Nel contratto di convivenza occorre quindi disciplinare i rispettivi apporti. E ciò, da un lato, per evitare litigi dovuti alla mancanza di chiarezza iniziale; e, dall'altro lato, per limitare o annullare le pretese (di risarcimento o di restituzione) di un convivente verso l'altro nel caso in cui la convivenza non abbia un esito felice.

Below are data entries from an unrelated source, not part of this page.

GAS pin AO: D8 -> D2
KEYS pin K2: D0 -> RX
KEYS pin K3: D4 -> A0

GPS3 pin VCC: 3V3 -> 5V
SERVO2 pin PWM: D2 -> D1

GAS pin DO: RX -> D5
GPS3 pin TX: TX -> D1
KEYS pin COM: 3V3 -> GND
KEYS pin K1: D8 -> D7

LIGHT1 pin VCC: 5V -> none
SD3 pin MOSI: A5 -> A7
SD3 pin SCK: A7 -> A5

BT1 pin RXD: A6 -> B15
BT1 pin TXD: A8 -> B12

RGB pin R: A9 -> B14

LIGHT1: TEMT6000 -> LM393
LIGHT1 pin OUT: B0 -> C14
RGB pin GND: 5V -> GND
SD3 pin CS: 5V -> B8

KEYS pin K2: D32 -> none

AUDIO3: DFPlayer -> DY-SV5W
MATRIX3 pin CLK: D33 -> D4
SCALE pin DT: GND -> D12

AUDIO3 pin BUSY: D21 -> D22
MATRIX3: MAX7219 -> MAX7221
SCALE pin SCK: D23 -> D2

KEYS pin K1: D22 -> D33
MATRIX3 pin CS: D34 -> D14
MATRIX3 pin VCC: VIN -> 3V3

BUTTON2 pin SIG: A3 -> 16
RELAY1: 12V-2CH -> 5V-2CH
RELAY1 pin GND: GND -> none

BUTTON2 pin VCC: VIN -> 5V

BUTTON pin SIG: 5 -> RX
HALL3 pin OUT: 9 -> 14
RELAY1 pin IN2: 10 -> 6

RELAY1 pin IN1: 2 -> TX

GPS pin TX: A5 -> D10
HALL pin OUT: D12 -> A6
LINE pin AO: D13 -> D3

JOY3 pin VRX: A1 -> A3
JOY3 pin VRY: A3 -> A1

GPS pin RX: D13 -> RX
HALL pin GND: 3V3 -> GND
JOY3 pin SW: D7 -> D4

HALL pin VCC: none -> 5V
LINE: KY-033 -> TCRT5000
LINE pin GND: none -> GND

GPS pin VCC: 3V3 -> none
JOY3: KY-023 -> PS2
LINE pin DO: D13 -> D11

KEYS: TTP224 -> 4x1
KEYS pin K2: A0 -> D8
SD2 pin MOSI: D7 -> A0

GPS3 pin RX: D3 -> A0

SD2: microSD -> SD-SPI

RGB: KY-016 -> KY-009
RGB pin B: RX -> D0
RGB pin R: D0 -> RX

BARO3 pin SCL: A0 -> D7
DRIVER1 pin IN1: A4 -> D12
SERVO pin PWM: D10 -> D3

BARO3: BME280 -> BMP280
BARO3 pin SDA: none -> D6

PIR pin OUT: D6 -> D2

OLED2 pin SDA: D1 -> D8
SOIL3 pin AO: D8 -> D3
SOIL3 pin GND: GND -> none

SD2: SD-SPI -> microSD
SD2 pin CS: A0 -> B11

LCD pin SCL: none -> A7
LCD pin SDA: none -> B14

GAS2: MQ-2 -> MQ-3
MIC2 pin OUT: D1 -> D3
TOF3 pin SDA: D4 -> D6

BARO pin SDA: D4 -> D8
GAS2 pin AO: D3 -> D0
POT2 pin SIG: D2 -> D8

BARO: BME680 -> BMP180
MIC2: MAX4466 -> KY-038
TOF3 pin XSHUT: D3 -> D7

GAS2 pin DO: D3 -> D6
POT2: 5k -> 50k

Se entrambi i conviventi contribuiscono con apporti in denaro, devono essere disciplinati almeno i seguenti aspetti: la periodicità degli apporti, la loro entità, il modo di raccoglierli (di solito, si apre un conto corrente ad hoc).

Le spese da finanziare
È poi fondamentale definire le spese che gli apporti debbono finanziare. Si può ad esempio trattare delle spese: per l'alimentazione di entrambi i conviventi, dei loro figli e dei loro ospiti occasionali; per la locazione dell'abitazione nella quale la convivenza si svolge; per le spese condominiali ordinarie; per l'erogazione di acqua, elettricità, gas, riscaldamento, servizi condominiali, telefono; per la pulizia e le riparazioni della casa, dei mobili e degli elettrodomestici; per il mantenimento, l'istruzione e l'educazione dei figli.
Occorre fare anche il punto sulle spese straordinarie, pattuendo a chi devono fare carico: se a uno solo dei conviventi o a entrambi e, in quest'ultimo caso, in quote eguali o disuguali. Si tratta, ad esempio delle spese condominiali straordinarie, di quelle relative all'abitazione di proprietà di uno dei conviventi oppure alla sostituzione di mobili ed elettrodomestici. Ancora, è opportuno prevedere come ci si fa carico delle spese di vacanza e di viaggio o di quelle inerenti l'abbigliamento dei conviventi.

Punto dolente è poi il caso in cui, una volta promessa una certa contribuzione, uno dei conviventi non possa farvi fronte, ad esempio per aver perso il lavoro. In questi casi si potrebbe ad esempio prevedere che le spese comuni debbano far carico per un certo periodo al convivente che sia in grado di finanziarle e che, alla scadenza di questo periodo, il contratto di convivenza si sciolga e ne debba essere pattuito uno nuovo, che tenga conto della nuova situazione.